Cette truite rappelle beaucoup le saumon par ses formes
élancées, ses nageoires puissantes, sa queue épaisse et musculeuse.
Son dos est gris-fer, souvent un peu bleuâtre ; ses
flancs sont gris clair et son ventre argenté. De nombreuses petites taches
noires, en forme de X, se voient en dessus comme au dessous de la ligne
latérale. Sa taille est moins forte que celle du saumon ; néanmoins, les
sujets de dix à douze livres ne sont pas très rares.
Ce qui la distingue de notre truite commune est sa tête un
peu moins large, son museau plus pointu ; la couleur très claire des
nageoires ventrales et anale, ainsi que la bordure noire de sa nageoire
adipeuse, qui est rougeâtre chez nos truites de pays.
Sa chair est saumonée, mais souvent plus pâle que celle du « salmosalar » ;
elle n'en est pas, pour cela, moins savoureuse, ainsi que j'ai pu en juger.
En eau salée, elle vit comme le saumon et nos grandes
truites des lacs, se nourrissant exclusivement de proies vivantes.
Comme le premier, elle vient frayer en eau douce. M. le
commandant Latour nous apprend que la principale remontée des grosses truites
de mer a lieu en juin, à peu près à la même époque que celles des petits
saumons d'été, en Bretagne.
Mais il semble qu'elles pénètrent moins haut dans les
rivières et se contentent d'une eau moins pure et moins froide.
La durée de l'incubation des œufs est plus courte et,
dit-on, ne dépasse guère trente jours.
En mer, nous dit un auteur réputé, il est rare que les
pêcheurs à la ligne capturent ce poisson. Cependant, un correspondant qui
habite la côte du Morbihan m'a assuré que, sous certaines conditions, la chose
était parfaitement possible. Il est à peu près inutile de la pêcher durant le
jour. On ne peut réussir que pendant une marée montante de nuit, après un gros
temps et alors que la mer a repris sa tranquillité. C'est sur une plage de
sable assez pentée qu'il convient de se placer. On pêche avec un solide « pater-noster »

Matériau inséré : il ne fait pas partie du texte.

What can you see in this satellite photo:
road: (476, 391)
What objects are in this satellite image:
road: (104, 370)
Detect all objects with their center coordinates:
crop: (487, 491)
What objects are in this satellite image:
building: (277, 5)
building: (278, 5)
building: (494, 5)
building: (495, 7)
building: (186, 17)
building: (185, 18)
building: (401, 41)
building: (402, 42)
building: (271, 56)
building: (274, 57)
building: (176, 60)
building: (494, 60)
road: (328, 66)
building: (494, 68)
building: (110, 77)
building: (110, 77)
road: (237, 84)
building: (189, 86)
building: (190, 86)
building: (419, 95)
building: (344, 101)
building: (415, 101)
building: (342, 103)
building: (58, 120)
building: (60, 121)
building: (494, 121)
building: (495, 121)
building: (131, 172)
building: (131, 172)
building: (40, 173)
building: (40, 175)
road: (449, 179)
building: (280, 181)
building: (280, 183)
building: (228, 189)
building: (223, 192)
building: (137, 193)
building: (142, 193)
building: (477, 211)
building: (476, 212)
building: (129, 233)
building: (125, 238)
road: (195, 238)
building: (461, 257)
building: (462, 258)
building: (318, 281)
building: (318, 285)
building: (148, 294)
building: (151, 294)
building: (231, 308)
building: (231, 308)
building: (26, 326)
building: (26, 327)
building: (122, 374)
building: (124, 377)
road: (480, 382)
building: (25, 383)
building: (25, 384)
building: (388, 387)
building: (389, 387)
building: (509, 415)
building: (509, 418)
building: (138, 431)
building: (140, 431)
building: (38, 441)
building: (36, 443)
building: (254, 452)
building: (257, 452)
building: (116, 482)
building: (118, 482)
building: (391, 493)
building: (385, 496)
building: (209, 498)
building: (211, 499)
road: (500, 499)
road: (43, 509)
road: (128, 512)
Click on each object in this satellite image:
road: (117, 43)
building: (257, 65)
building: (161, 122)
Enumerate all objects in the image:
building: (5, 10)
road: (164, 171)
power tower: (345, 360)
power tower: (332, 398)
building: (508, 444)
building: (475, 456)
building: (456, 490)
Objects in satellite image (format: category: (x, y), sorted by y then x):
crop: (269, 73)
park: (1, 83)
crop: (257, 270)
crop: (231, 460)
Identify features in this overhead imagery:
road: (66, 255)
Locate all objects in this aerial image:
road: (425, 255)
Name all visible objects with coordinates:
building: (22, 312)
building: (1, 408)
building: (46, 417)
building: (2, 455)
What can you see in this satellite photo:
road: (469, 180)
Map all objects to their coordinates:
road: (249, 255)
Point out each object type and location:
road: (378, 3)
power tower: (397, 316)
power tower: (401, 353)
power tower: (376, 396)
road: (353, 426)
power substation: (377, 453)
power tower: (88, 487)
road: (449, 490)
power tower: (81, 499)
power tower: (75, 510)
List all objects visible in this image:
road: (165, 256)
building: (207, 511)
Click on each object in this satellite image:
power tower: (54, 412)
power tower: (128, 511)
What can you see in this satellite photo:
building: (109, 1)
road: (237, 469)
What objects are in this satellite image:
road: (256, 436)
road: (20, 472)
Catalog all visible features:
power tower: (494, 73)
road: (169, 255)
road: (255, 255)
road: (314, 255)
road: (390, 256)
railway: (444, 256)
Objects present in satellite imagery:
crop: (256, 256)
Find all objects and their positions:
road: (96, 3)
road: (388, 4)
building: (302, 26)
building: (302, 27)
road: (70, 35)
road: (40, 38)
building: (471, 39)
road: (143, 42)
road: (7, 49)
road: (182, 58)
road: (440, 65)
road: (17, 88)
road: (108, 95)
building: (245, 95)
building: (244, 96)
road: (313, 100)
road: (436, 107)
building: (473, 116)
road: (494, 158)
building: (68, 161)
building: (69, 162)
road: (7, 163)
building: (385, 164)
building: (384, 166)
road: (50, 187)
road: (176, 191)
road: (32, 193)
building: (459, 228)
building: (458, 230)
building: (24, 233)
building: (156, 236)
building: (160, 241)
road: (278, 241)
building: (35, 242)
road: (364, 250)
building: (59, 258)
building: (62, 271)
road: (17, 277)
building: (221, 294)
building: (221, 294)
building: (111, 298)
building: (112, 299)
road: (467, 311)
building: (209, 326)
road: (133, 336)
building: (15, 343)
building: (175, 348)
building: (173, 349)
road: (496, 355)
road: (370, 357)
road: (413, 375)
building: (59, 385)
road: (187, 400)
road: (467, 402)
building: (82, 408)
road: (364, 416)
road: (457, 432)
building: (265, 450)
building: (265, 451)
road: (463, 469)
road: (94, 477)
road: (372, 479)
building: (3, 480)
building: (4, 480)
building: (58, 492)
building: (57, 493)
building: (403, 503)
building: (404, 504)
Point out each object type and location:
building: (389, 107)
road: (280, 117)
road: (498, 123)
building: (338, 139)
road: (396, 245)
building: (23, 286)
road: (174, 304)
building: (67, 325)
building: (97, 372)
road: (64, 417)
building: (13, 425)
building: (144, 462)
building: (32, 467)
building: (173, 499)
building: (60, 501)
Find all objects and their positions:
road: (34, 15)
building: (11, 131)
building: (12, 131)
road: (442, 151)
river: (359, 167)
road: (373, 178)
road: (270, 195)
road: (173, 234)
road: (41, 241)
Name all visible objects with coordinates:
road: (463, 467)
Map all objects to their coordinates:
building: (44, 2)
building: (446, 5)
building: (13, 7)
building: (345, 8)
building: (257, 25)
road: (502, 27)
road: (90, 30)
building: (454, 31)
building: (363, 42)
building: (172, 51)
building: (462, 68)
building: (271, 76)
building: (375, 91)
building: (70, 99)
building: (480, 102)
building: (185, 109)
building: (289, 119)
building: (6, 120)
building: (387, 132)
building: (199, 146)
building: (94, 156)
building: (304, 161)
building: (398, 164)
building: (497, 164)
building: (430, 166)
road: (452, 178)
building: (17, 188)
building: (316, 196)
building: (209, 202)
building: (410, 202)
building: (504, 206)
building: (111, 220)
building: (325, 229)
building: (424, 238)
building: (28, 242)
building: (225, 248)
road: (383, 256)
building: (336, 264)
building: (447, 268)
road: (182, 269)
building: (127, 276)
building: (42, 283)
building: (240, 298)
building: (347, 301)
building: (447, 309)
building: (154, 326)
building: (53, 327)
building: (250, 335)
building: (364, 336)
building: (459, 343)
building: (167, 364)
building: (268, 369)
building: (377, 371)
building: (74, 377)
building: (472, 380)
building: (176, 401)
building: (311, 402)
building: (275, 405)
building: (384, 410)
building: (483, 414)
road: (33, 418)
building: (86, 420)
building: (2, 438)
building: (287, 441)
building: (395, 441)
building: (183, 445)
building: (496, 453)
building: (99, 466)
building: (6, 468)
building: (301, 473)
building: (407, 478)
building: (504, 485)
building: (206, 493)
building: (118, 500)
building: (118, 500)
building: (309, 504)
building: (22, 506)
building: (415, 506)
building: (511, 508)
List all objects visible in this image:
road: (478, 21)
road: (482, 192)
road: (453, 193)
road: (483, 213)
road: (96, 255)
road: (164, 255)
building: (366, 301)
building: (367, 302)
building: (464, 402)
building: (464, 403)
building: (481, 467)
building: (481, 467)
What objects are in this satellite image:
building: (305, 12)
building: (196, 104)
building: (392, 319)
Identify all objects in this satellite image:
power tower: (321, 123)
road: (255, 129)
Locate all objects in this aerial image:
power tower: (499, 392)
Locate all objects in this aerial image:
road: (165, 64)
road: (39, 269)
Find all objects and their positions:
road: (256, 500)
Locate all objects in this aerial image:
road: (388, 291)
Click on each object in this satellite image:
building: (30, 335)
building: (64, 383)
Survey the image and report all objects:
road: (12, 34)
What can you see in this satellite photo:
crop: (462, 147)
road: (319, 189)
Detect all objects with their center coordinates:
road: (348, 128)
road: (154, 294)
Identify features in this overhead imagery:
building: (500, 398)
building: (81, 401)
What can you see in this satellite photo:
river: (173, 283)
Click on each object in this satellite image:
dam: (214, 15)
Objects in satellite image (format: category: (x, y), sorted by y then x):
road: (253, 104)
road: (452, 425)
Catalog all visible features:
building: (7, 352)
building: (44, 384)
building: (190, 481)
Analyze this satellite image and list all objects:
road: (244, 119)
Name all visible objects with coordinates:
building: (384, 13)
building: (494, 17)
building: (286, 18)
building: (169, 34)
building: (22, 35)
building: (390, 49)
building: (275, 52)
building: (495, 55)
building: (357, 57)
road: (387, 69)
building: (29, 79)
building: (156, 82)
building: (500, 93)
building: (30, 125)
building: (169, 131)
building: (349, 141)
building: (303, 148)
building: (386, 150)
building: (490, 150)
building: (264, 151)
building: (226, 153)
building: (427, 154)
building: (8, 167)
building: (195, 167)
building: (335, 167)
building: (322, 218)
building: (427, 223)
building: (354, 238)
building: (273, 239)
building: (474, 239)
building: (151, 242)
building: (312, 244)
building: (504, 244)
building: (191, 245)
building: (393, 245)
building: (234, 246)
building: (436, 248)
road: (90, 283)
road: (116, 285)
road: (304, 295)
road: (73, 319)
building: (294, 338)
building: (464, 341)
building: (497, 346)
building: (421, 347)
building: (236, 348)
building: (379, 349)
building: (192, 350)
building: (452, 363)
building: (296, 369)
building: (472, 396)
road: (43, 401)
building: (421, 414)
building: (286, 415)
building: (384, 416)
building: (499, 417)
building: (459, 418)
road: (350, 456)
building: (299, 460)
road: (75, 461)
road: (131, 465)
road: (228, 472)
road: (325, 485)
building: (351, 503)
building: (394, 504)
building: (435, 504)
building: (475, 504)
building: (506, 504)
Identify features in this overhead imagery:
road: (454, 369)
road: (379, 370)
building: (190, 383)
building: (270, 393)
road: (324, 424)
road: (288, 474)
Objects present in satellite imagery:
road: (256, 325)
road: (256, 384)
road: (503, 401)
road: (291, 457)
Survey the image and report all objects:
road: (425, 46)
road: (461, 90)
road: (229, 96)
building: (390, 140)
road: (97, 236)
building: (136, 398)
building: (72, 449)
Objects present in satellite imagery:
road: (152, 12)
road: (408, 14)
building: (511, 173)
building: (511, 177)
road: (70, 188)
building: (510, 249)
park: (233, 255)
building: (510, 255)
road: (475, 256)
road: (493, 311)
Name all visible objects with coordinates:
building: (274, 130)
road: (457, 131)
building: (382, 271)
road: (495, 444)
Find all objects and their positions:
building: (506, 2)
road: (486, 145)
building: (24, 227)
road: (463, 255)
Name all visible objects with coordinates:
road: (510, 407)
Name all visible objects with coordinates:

à trois gros hameçons nos 0, 1 ou 2, appâtés de crevettes
cuites, dites « bouquets », et posé à bonne distance du bord, au delà
des brisants ; une profondeur d'eau de 3 mètres environ est nécessaire. La
touche est presque toujours très violente, et souvent le poisson se prend seul,
sans ferrage. Comme ces truites voyagent volontiers en petits groupes, on peut
parfois en prendre plusieurs en peu de temps et quelquefois de fort belles. Le
renseignement valait d'être noté.
En rivière, et notamment dans les estuaires où on la trouve
à peu près à toute époque, la pêche à la crevette cuite est productive. On la
prend également aux vers de mer : arénicoles ou gravettes, aux petites
anguilles ou lamproies vivantes et même au simple ver de terre un peu gros.
Plus en amont, la pêche au lancer avec poissons morts ou appâts métalliques
peut donner, certains jours, d'assez bons résultats. Mais ce qui est encore
beaucoup plus passionnant et sportif est sa pêche à la mouche artificielle.
En rivière, contrairement à ce qui se passe en eau salée, on
réussit beaucoup mieux quand le temps est sombre, mauvais, que le vent souffle
à rebours du courant, agite l'eau et cache le pêcheur.
Dans ce cas, il faut employer une canne puissante, de 14 à
15 pieds, en bambou refendu, du même genre que les cannes à saumon. Elle permet
de lancer contre le vent ou tout au moins de biais une ligne en soie
imperméable assez lourde, terminée par un solide bas de ligne en fortes
florences choisies, portant une seule mouche fixée à son extrémité.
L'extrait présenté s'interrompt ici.